What is needed: Please reproduce the data verbatim, from the line containing "## 3.2 [Second Section Title]" through the end of the data, and leave the pictures out of your answer.

==== Data for this exercise

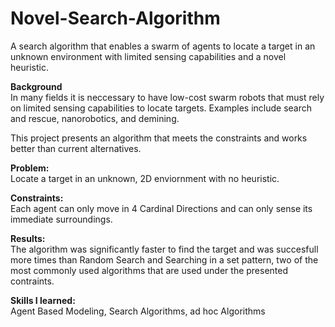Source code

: # Novel-Search-Algorithm
A search algorithm that enables a swarm of agents to locate a target in an unknown environment with limited sensing capabilities and a novel heuristic.

**Background** <br />
In many fields it is neccessary to have low-cost swarm robots that must rely on limited sensing capabilities to locate targets. Examples include search and rescue, nanorobotics, and demining. 

 This project presents an algorithm that meets the constraints and works better than current alternatives. 
 
**Problem:** <br /> 
Locate a target in an unknown, 2D enviornment with no heuristic.

**Constraints:** <br />
Each agent can only move in 4 Cardinal Directions and can only sense its immediate surroundings. 

**Results:** <br />
The algorithm was significantly faster to find the target and was succesfull more times than Random Search and Searching in a set pattern, two of the most commonly used algorithms that are used under the presented contraints. 

**Skills I learned:** <br />
Agent Based Modeling, Search Algorithms, ad hoc Algorithms

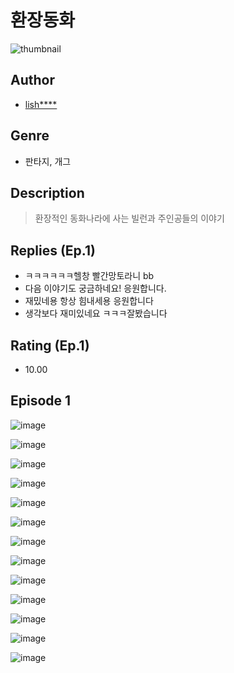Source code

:# 환장동화
![thumbnail](https://image-comic.pstatic.net/user_contents_data/challenge_comic/2023/05/23/330624/upload_7089338951780033123_480x623.jpeg)

## Author
- [lish****](https://comic.naver.com/artistTitle?id=330624)

## Genre
- 판타지, 개그

## Description
> 환장적인 동화나라에 사는 빌런과 주인공들의 이야기

## Replies (Ep.1)
- ㅋㅋㅋㅋㅋㅋ헬창 빨간망토라니 bb
- 다음 이야기도 궁금하네요! 응원합니다.
- 재밌네용 항상 힘내세용 응원합니다
- 생각보다 재미있네요 ㅋㅋㅋ잘봤습니다

## Rating (Ep.1)
- 10.00

## Episode 1
![image](https://image-comic.pstatic.net/user_contents_data/challenge_comic/2023/05/23/330624/upload_7377236150830052658.jpeg)

![image](https://image-comic.pstatic.net/user_contents_data/challenge_comic/2023/05/23/330624/upload_3760615881495164261.jpeg)

![image](https://image-comic.pstatic.net/user_contents_data/challenge_comic/2023/05/23/330624/upload_7076058135364002099.jpeg)

![image](https://image-comic.pstatic.net/user_contents_data/challenge_comic/2023/05/23/330624/upload_7377793607500391737.jpeg)

![image](https://image-comic.pstatic.net/user_contents_data/challenge_comic/2023/05/23/330624/upload_3762254342751937842.jpeg)

![image](https://image-comic.pstatic.net/user_contents_data/challenge_comic/2023/05/23/330624/upload_7076952039223473506.jpeg)

![image](https://image-comic.pstatic.net/user_contents_data/challenge_comic/2023/05/23/330624/upload_7089055470939354209.jpeg)

![image](https://image-comic.pstatic.net/user_contents_data/challenge_comic/2023/05/23/330624/upload_3832905438045747508.jpeg)

![image](https://image-comic.pstatic.net/user_contents_data/challenge_comic/2023/05/23/330624/upload_3762585098132808546.jpeg)

![image](https://image-comic.pstatic.net/user_contents_data/challenge_comic/2023/05/23/330624/upload_4135204288863691065.jpeg)

![image](https://image-comic.pstatic.net/user_contents_data/challenge_comic/2023/05/23/330624/upload_3690472721770439217.jpeg)

![image](https://image-comic.pstatic.net/user_contents_data/challenge_comic/2023/05/23/330624/upload_7077233332969289574.jpeg)

![image](https://image-comic.pstatic.net/user_contents_data/challenge_comic/2023/05/23/330624/upload_3473745589016145974.jpeg)
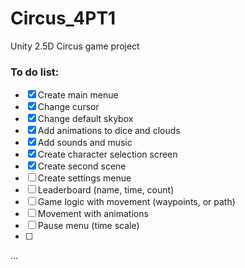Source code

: # Circus_4PT1
Unity 2.5D Circus game project

### To do list:
- [x] Create main menue
- [x] Change cursor
- [x] Change default skybox
- [x] Add animations to dice and clouds
- [x] Add sounds and music
- [x] Create character selection screen
- [x] Create second scene
- [ ] Create settings menue
- [ ] Leaderboard (name, time, count)
- [ ] Game logic with movement (waypoints, or path)
- [ ] Movement with animations
- [ ] Pause menu (time scale)
- [ ] 
...
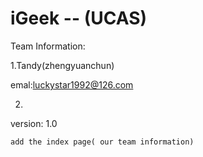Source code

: # iGeek -- (UCAS)

Team Information:

  1.Tandy(zhengyuanchun)

  emal:luckystar1992@126.com

  2.

version: 1.0

    add the index page( our team information)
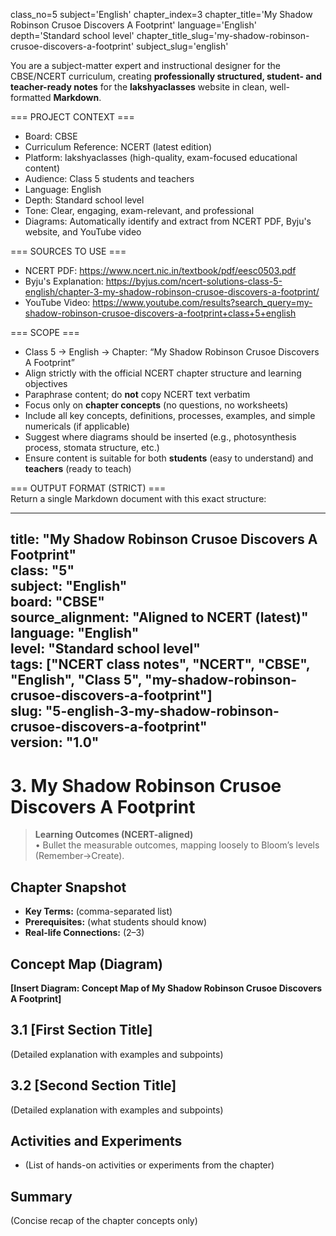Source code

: class_no=5
subject='English'
chapter_index=3
chapter_title='My Shadow Robinson Crusoe Discovers A Footprint'
language='English'
depth='Standard school level'
chapter_title_slug='my-shadow-robinson-crusoe-discovers-a-footprint'
subject_slug='english'

You are a subject-matter expert and instructional designer for the CBSE/NCERT curriculum, creating **professionally structured, student- and teacher-ready notes** for the **lakshyaclasses** website in clean, well-formatted **Markdown**.

=== PROJECT CONTEXT ===  
- Board: CBSE  
- Curriculum Reference: NCERT (latest edition)  
- Platform: lakshyaclasses (high-quality, exam-focused educational content)  
- Audience: Class 5 students and teachers  
- Language: English  
- Depth: Standard school level  
- Tone: Clear, engaging, exam-relevant, and professional  
- Diagrams: Automatically identify and extract from NCERT PDF, Byju's website, and YouTube video

=== SOURCES TO USE ===  
- NCERT PDF: https://www.ncert.nic.in/textbook/pdf/eesc0503.pdf  
- Byju's Explanation: https://byjus.com/ncert-solutions-class-5-english/chapter-3-my-shadow-robinson-crusoe-discovers-a-footprint/  
- YouTube Video: https://www.youtube.com/results?search_query=my-shadow-robinson-crusoe-discovers-a-footprint+class+5+english

=== SCOPE ===  
- Class 5 → English → Chapter: “My Shadow Robinson Crusoe Discovers A Footprint”  
- Align strictly with the official NCERT chapter structure and learning objectives  
- Paraphrase content; do **not** copy NCERT text verbatim  
- Focus only on **chapter concepts** (no questions, no worksheets)  
- Include all key concepts, definitions, processes, examples, and simple numericals (if applicable)  
- Suggest where diagrams should be inserted (e.g., photosynthesis process, stomata structure, etc.)  
- Ensure content is suitable for both **students** (easy to understand) and **teachers** (ready to teach)

=== OUTPUT FORMAT (STRICT) ===  
Return a single Markdown document with this exact structure:

---
title: "My Shadow Robinson Crusoe Discovers A Footprint"  
class: "5"  
subject: "English"  
board: "CBSE"  
source_alignment: "Aligned to NCERT (latest)"  
language: "English"  
level: "Standard school level"  
tags: ["NCERT class notes", "NCERT", "CBSE", "English", "Class 5", "my-shadow-robinson-crusoe-discovers-a-footprint"]  
slug: "5-english-3-my-shadow-robinson-crusoe-discovers-a-footprint"  
version: "1.0"  
---

# 3. My Shadow Robinson Crusoe Discovers A Footprint

> **Learning Outcomes (NCERT-aligned)**  
> • Bullet the measurable outcomes, mapping loosely to Bloom’s levels (Remember→Create).

## Chapter Snapshot  
- **Key Terms:** (comma-separated list)  
- **Prerequisites:** (what students should know)  
- **Real-life Connections:** (2–3)

## Concept Map (Diagram)  
<!-- Diagram will be extracted from sources. Placeholder below. -->  
**[Insert Diagram: Concept Map of My Shadow Robinson Crusoe Discovers A Footprint]**

## 3.1 [First Section Title]  
(Detailed explanation with examples and subpoints)

## 3.2 [Second Section Title]  
(Detailed explanation with examples and subpoints)

## Activities and Experiments  
- (List of hands-on activities or experiments from the chapter)

## Summary  
(Concise recap of the chapter concepts only)
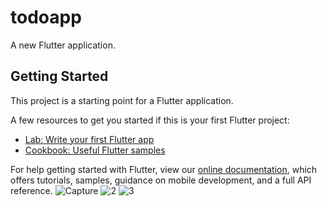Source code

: # todoapp

A new Flutter application.

## Getting Started

This project is a starting point for a Flutter application.

A few resources to get you started if this is your first Flutter project:

- [Lab: Write your first Flutter app](https://flutter.dev/docs/get-started/codelab)
- [Cookbook: Useful Flutter samples](https://flutter.dev/docs/cookbook)

For help getting started with Flutter, view our
[online documentation](https://flutter.dev/docs), which offers tutorials,
samples, guidance on mobile development, and a full API reference.
![Capture](https://user-images.githubusercontent.com/74663100/104089653-62218980-5292-11eb-9765-c4358fdeee1a.JPG)
![2](https://user-images.githubusercontent.com/74663100/104089691-96954580-5292-11eb-8401-6b2e9a9c979e.JPG)
![3](https://user-images.githubusercontent.com/74663100/104089694-98f79f80-5292-11eb-824a-8ccd676045c1.JPG)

========

Response to this exercise:
## 3.2 [Second Section Title]  
(Detailed explanation with examples and subpoints)

## Activities and Experiments  
- (List of hands-on activities or experiments from the chapter)

## Summary  
(Concise recap of the chapter concepts only)
Source code

: # todoapp

A new Flutter application.

## Getting Started

This project is a starting point for a Flutter application.

A few resources to get you started if this is your first Flutter project:

- [Lab: Write your first Flutter app](https://flutter.dev/docs/get-started/codelab)
- [Cookbook: Useful Flutter samples](https://flutter.dev/docs/cookbook)

For help getting started with Flutter, view our
[online documentation](https://flutter.dev/docs), which offers tutorials,
samples, guidance on mobile development, and a full API reference.
![Capture](https://user-images.githubusercontent.com/74663100/104089653-62218980-5292-11eb-9765-c4358fdeee1a.JPG)
![2](https://user-images.githubusercontent.com/74663100/104089691-96954580-5292-11eb-8401-6b2e9a9c979e.JPG)
![3](https://user-images.githubusercontent.com/74663100/104089694-98f79f80-5292-11eb-824a-8ccd676045c1.JPG)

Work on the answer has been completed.